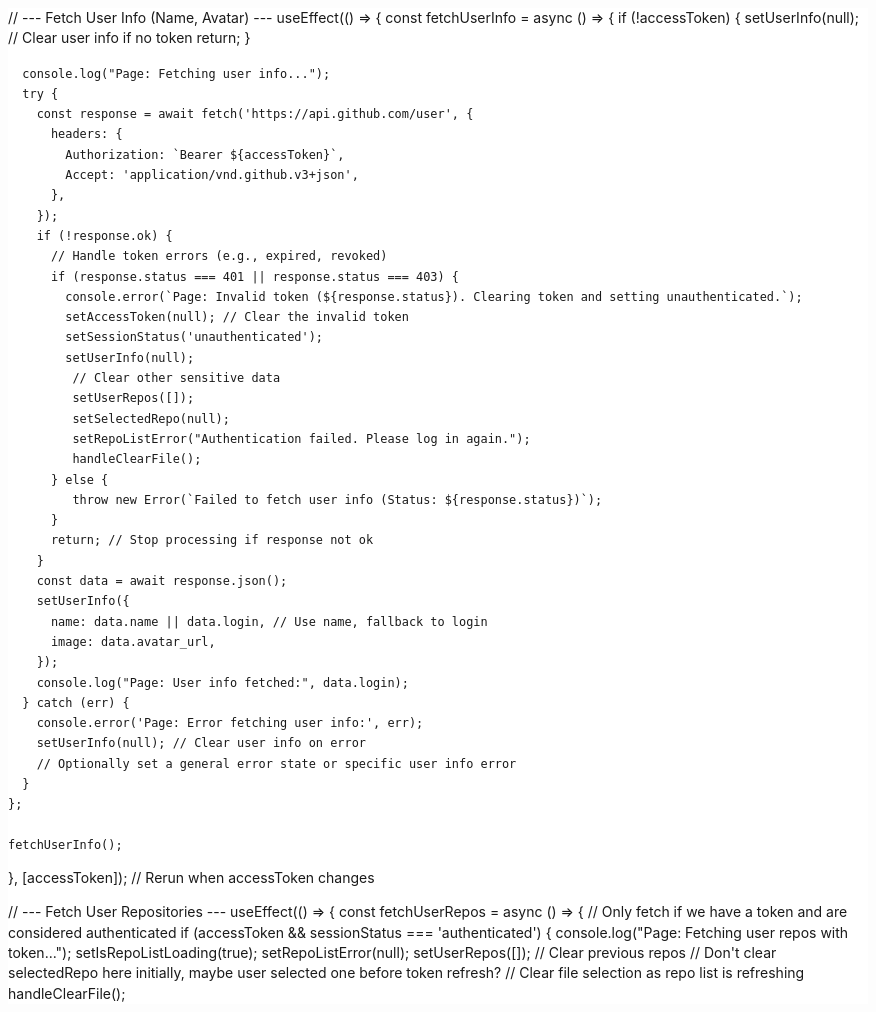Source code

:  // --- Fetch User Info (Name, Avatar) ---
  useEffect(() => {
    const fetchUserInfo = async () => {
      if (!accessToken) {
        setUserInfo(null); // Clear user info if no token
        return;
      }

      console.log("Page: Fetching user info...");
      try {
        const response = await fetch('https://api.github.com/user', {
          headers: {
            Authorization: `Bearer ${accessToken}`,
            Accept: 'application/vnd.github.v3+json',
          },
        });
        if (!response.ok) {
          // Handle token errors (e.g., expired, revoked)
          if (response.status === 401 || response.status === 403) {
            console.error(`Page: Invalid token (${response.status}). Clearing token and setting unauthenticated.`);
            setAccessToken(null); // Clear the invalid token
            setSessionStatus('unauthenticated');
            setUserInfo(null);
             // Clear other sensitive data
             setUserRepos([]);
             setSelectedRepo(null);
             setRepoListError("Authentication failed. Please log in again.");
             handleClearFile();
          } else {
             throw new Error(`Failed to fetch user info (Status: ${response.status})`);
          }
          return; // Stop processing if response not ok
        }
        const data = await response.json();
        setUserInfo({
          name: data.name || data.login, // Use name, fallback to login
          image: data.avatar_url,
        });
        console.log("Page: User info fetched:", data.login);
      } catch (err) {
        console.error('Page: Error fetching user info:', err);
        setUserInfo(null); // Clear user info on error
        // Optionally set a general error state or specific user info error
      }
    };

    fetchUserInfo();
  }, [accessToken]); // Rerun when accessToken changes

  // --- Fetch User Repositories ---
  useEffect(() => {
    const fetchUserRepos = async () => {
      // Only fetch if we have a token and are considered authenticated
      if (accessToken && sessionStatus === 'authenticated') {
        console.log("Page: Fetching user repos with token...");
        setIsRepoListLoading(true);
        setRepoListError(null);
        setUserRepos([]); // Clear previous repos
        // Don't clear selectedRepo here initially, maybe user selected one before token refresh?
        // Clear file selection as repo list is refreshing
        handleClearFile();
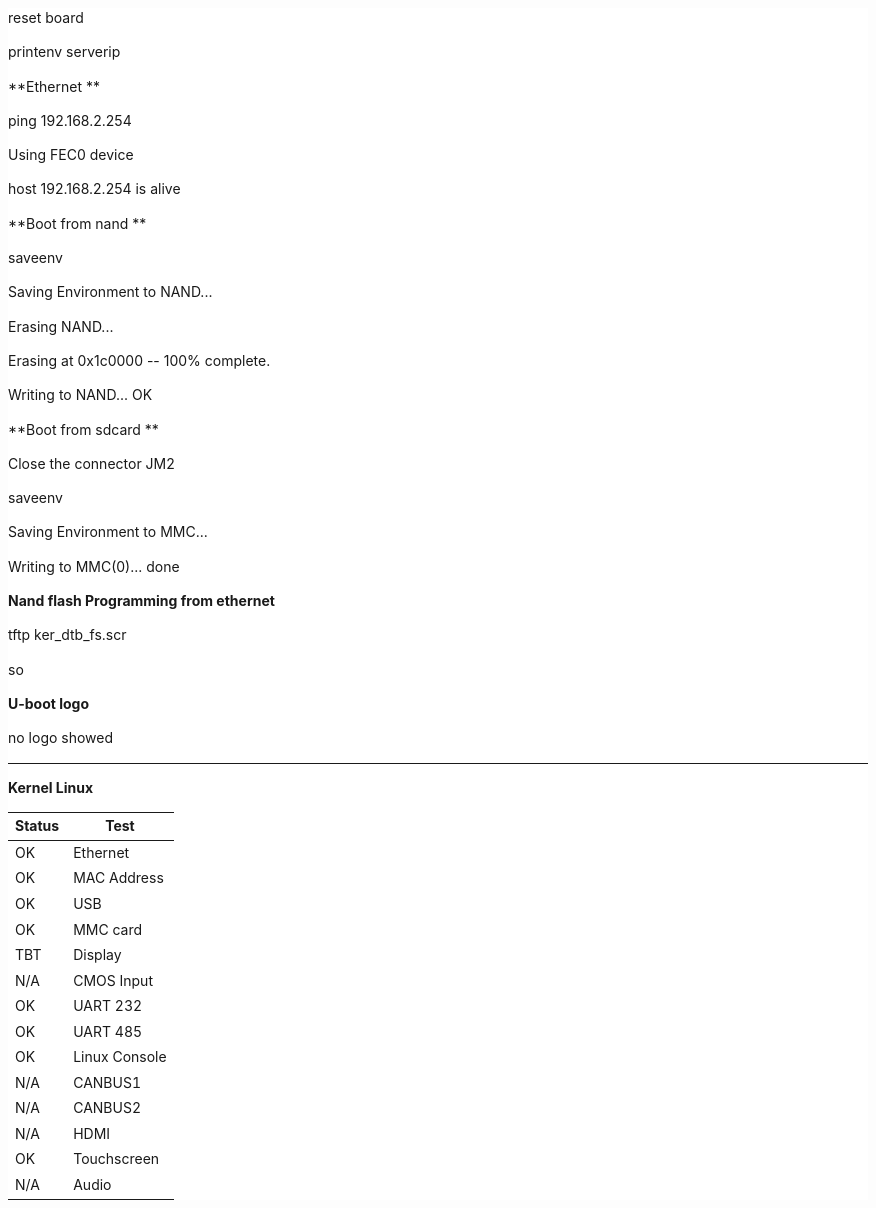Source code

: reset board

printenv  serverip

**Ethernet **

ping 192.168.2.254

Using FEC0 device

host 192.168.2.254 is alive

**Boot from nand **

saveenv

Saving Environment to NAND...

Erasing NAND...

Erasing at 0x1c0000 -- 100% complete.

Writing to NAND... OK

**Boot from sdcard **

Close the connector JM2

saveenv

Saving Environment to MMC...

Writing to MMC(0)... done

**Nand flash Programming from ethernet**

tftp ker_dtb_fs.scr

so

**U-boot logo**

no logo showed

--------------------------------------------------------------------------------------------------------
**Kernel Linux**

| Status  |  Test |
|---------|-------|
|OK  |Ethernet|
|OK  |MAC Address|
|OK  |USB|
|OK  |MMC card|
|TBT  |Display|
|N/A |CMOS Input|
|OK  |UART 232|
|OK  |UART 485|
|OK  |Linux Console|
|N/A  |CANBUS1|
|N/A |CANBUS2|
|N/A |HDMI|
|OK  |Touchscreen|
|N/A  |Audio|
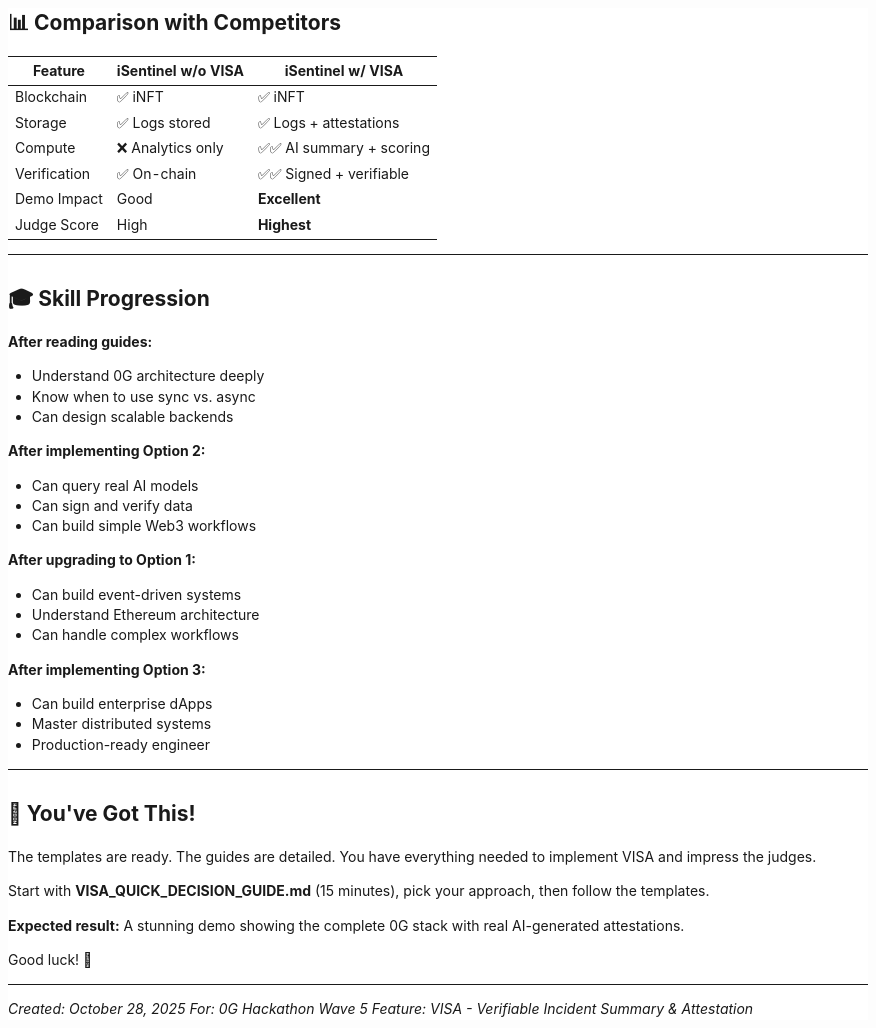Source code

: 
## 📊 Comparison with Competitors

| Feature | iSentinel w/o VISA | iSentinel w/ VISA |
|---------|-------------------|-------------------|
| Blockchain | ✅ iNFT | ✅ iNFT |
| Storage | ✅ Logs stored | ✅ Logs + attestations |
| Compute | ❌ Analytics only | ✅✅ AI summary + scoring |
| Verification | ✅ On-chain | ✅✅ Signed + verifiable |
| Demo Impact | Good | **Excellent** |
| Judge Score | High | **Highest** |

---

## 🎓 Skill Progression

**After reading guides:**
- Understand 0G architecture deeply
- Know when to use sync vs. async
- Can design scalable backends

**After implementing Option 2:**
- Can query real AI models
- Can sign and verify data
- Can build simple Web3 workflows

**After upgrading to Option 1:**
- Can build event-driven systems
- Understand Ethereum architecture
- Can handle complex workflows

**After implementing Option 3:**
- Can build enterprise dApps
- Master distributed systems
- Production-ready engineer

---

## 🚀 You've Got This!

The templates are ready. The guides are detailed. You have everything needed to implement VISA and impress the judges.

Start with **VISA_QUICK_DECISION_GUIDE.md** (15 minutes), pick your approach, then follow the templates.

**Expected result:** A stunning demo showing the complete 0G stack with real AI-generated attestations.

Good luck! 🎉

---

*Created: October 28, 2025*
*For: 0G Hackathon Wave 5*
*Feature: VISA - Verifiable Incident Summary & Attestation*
--
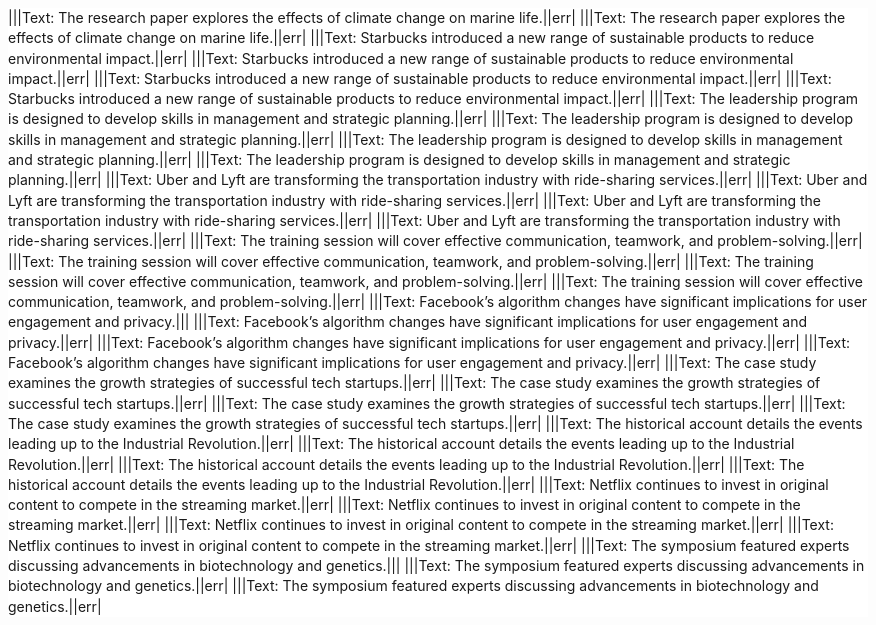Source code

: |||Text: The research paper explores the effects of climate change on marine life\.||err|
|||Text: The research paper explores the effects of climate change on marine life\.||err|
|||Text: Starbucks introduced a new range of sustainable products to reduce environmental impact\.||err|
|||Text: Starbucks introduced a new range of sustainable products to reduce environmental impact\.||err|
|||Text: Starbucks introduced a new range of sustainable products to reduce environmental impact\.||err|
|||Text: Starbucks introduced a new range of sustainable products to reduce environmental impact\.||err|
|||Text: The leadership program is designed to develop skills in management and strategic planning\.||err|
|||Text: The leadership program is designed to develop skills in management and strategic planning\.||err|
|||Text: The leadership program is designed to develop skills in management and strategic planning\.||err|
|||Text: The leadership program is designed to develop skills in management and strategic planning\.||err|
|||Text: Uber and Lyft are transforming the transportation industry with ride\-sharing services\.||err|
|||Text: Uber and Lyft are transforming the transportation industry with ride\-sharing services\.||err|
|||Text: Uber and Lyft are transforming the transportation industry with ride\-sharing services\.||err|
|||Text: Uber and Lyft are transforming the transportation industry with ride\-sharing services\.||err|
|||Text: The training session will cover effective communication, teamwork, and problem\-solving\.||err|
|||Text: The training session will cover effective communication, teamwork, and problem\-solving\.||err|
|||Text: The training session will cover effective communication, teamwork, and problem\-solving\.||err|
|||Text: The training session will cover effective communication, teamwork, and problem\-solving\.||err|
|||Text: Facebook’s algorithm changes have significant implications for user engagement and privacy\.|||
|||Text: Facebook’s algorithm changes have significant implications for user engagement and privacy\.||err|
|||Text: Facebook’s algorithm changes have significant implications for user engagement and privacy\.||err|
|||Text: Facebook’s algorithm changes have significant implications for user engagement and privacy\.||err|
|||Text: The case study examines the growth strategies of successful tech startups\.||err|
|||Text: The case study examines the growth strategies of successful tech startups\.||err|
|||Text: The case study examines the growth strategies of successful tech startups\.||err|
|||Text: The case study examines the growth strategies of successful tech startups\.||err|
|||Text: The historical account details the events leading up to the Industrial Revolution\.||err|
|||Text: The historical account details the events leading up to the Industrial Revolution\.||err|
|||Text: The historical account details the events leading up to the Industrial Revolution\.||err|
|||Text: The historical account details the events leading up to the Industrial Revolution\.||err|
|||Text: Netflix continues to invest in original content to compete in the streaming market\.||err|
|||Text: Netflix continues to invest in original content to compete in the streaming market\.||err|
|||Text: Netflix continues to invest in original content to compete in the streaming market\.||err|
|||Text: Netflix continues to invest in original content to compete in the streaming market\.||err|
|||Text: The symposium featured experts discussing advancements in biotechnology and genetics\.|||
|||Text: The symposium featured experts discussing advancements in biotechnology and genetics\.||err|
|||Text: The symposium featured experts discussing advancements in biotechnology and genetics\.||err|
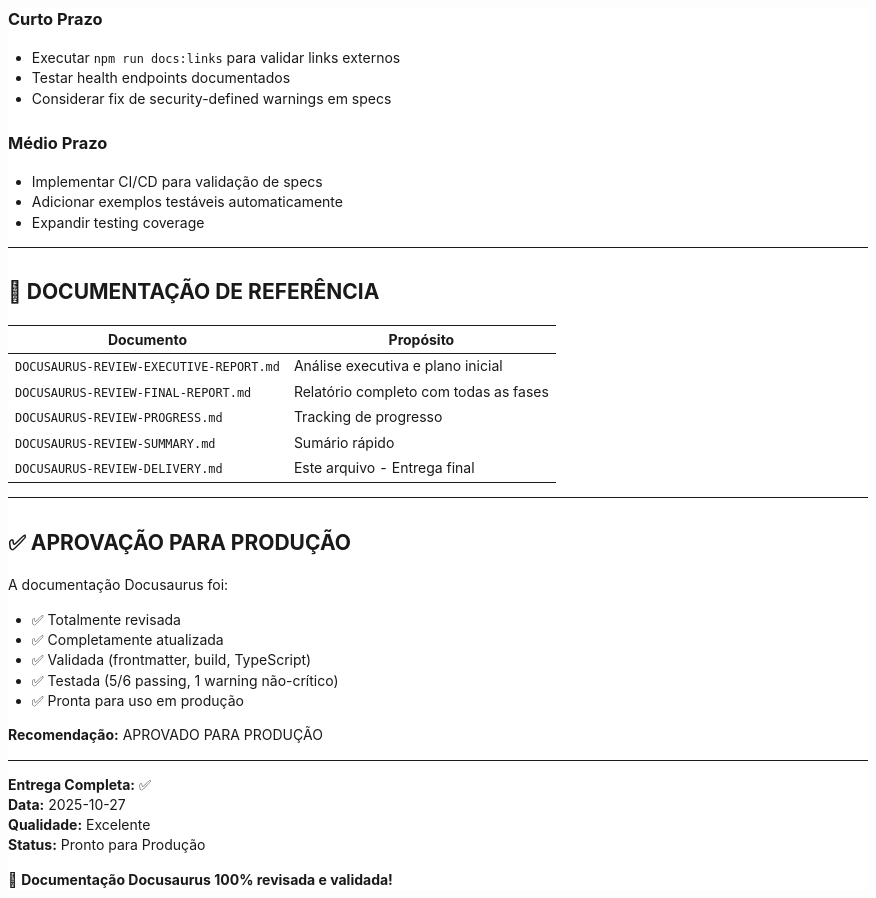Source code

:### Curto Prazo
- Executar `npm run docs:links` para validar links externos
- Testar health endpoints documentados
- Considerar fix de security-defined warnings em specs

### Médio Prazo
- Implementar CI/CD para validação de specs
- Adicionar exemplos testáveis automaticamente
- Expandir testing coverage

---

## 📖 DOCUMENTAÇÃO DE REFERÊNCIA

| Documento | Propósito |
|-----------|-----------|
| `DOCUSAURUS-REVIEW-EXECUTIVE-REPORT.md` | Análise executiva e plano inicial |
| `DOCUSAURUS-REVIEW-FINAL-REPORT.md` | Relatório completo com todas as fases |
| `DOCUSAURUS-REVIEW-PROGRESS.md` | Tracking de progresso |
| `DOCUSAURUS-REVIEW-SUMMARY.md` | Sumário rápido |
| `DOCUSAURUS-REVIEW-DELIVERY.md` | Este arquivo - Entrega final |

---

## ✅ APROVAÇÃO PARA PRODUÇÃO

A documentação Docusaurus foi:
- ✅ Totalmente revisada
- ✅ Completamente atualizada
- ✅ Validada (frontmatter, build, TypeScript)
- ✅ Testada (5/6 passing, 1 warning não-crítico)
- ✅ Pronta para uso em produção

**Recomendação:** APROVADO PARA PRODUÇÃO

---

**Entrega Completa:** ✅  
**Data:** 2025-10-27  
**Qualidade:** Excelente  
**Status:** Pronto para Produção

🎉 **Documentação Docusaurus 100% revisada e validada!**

WHAT TO WORK ON:
The stretch to restate runs from the line above containing "no logo showed" through the line containing "Signed + verifiable |". Copy it word for word, ends included, without pictures.

THE COMPLETED TASK:
no logo showed

--------------------------------------------------------------------------------------------------------
**Kernel Linux**

| Status  |  Test |
|---------|-------|
|OK  |Ethernet|
|OK  |MAC Address|
|OK  |USB|
|OK  |MMC card|
|TBT  |Display|
|N/A |CMOS Input|
|OK  |UART 232|
|OK  |UART 485|
|OK  |Linux Console|
|N/A  |CANBUS1|
|N/A |CANBUS2|
|N/A |HDMI|
|OK  |Touchscreen|
|N/A  |Audio|
Source code

: 
## 📊 Comparison with Competitors

| Feature | iSentinel w/o VISA | iSentinel w/ VISA |
|---------|-------------------|-------------------|
| Blockchain | ✅ iNFT | ✅ iNFT |
| Storage | ✅ Logs stored | ✅ Logs + attestations |
| Compute | ❌ Analytics only | ✅✅ AI summary + scoring |
| Verification | ✅ On-chain | ✅✅ Signed + verifiable |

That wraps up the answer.